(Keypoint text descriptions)
§

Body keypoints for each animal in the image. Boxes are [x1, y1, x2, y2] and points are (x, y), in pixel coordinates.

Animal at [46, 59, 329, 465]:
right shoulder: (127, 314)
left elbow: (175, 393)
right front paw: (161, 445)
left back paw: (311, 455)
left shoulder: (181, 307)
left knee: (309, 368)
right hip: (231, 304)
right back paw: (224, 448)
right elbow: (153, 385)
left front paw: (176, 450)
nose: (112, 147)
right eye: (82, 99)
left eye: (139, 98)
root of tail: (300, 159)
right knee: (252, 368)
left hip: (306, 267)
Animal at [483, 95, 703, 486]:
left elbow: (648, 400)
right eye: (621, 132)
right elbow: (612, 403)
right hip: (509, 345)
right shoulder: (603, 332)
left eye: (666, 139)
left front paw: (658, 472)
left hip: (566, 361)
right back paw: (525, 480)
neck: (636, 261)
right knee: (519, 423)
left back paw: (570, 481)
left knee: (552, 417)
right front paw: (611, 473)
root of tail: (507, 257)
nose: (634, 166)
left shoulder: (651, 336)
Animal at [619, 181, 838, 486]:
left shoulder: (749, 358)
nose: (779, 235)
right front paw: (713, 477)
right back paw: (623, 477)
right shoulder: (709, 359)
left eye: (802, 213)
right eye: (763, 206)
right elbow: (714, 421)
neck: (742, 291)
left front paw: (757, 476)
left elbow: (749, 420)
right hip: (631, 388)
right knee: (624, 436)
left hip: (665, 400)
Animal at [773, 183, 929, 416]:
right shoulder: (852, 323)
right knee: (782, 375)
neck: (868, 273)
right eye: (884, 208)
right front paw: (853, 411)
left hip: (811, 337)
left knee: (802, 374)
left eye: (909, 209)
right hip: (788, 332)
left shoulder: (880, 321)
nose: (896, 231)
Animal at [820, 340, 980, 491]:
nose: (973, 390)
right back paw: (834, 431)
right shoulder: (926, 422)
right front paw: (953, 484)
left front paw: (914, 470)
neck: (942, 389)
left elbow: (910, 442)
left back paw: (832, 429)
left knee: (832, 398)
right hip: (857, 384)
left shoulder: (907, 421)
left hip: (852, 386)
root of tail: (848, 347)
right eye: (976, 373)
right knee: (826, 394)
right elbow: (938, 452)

§

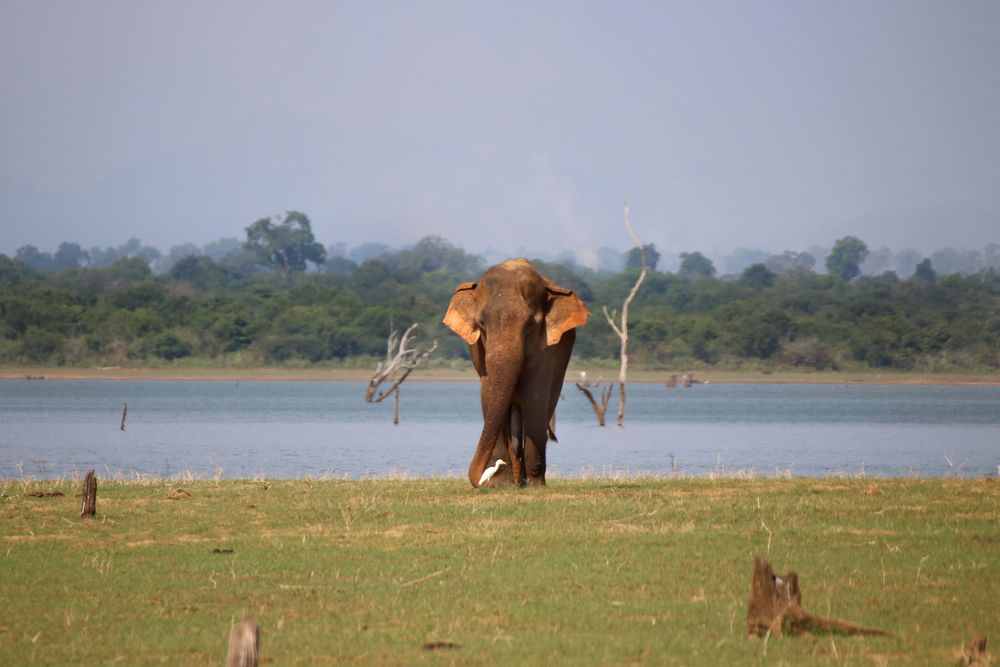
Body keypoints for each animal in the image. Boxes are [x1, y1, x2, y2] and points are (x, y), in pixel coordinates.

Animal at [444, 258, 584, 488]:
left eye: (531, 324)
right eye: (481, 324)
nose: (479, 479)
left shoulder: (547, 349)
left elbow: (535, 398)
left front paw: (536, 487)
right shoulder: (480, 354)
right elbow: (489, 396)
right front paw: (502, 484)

§

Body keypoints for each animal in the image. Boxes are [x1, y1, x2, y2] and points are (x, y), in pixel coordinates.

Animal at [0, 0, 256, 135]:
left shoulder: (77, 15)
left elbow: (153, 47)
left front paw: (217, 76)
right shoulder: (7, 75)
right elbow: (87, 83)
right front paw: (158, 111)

§

§ PROBLEM REQUIREMENTS: Reproduce verbatim the lines above, from the line with "right hip: (231, 304)" through the line with "left front paw: (658, 472)".

§ FINISHED EXERCISE:
right hip: (231, 304)
right back paw: (224, 448)
right elbow: (153, 385)
left front paw: (176, 450)
nose: (112, 147)
right eye: (82, 99)
left eye: (139, 98)
root of tail: (300, 159)
right knee: (252, 368)
left hip: (306, 267)
Animal at [483, 95, 703, 486]:
left elbow: (648, 400)
right eye: (621, 132)
right elbow: (612, 403)
right hip: (509, 345)
right shoulder: (603, 332)
left eye: (666, 139)
left front paw: (658, 472)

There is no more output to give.